歪な■■から解■放■■た彼■■、そ■■も歪な■日常■在って。
や■り■■、■■、彼■は足■く。
今ま■で■■■■れな■った■■を■、■■で行■■■た■■■■い■■る。
■■■き、■■終■■せ、絶■■■い、■た次■■難■■■。
■■■閉ざさ■■未■の中、■■取■■い、■■■■え■■て、■■は乗り■■続■た。
例■その手が■■■■■■■、例え■■■■■■え■うとも。
残■■もの■■■すら■■繰り■せ、■■■■めず、望■■捨て■、ただ■■■らに■■上が■続■る。
誰■が■■。■■だめ■、勝■■■すぎ■。と
■■■嘆く。もう■■■■、時■■■い。■
■■■哭ら■■■聴■■け■■波 ■■■、■■し■■を止■■■■は■い。
岸■ 白■を■■■■た人■■■■、絶■■■■■■■■■■、諦め■■■■■■■。
■■■■■■■■■■、■■■泡沫■■■。■■■■時■■■■■く消■■■■いた、■■■■■■■夢■■。
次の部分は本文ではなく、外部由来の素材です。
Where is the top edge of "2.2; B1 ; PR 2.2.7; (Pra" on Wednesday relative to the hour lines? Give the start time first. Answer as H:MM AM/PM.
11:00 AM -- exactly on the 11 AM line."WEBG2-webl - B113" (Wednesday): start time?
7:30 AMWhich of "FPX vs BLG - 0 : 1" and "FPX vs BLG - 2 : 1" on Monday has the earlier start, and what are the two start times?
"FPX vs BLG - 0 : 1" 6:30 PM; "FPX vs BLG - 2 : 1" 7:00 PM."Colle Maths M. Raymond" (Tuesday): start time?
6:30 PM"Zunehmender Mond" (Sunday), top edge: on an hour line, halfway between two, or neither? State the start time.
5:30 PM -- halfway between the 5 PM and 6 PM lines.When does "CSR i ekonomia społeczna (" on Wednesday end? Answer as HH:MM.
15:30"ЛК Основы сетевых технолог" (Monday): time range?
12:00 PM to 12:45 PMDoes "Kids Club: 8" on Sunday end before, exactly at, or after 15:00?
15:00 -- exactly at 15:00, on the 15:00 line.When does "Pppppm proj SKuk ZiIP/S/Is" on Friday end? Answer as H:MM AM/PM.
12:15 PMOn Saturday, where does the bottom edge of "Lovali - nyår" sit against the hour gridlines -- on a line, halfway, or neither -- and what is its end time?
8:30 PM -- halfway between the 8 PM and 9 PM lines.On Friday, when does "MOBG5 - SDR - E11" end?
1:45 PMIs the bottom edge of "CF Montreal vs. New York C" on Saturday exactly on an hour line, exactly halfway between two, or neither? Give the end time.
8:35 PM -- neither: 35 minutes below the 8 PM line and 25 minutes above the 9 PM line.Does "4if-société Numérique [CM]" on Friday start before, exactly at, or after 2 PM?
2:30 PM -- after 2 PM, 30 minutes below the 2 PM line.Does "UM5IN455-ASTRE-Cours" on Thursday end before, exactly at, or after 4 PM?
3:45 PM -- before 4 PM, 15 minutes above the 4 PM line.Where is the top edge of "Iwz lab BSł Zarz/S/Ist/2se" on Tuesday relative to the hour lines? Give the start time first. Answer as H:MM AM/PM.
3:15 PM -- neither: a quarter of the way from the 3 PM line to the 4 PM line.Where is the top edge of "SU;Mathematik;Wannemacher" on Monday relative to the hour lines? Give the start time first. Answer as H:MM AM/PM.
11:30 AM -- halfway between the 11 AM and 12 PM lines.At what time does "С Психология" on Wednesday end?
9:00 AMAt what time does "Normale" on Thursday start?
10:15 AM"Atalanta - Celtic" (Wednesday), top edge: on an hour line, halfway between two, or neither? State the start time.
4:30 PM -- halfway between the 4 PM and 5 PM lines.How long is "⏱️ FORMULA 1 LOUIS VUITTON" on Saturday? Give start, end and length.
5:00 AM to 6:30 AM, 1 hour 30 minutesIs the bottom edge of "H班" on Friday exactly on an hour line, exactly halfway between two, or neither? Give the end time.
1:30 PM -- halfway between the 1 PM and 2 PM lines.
■■■■■■■■■■■■、憶■てい■■■■、■■■。■■■■■■覚■■■■い。
そ■で■、■■■足掻き■■■■■結■■、■■■■■■■■■■■■■■■■■■■■。
────
「……」
目覚めは、緩やかだった。
いつもと比べて、はっきりと意識が覚めない。今日が曇り空だからだろうか。
……いや、なんというか、意味もなく疲れているような気がする。
最近そんな疲れるようなことをしただろうか。
いや、心当たりはない。週もまだ半ば。部活も体育も確かにあったけれど、昨日に限った話ではないし。
「……よし」
自分に気合を入れたと言い聞かせる為に、わざと掛け声を口に出す。
学校へ行く支度をしよう。
──放課後──
「ザビ、その様子では、杞憂だったみたいだな」
授業が終わってすぐ、眼鏡を掛けた男子生徒が話しかけてきた。
サブローだ。
「何が?」
「いや、今朝は酷い顔をしていたし、午前中は注意力が散漫だっただろう。ザビらしくない」
「……そうだったか?」
いや、確かに午前中のことを思い出せと言われたら、多少難儀する。
自分が実際に行ったこと、というよりは、自分が動くことを誰かの視線で眺めていたような形に近い。確かに注意力が欠けていたと言われれば、その通りのような気がしてきた。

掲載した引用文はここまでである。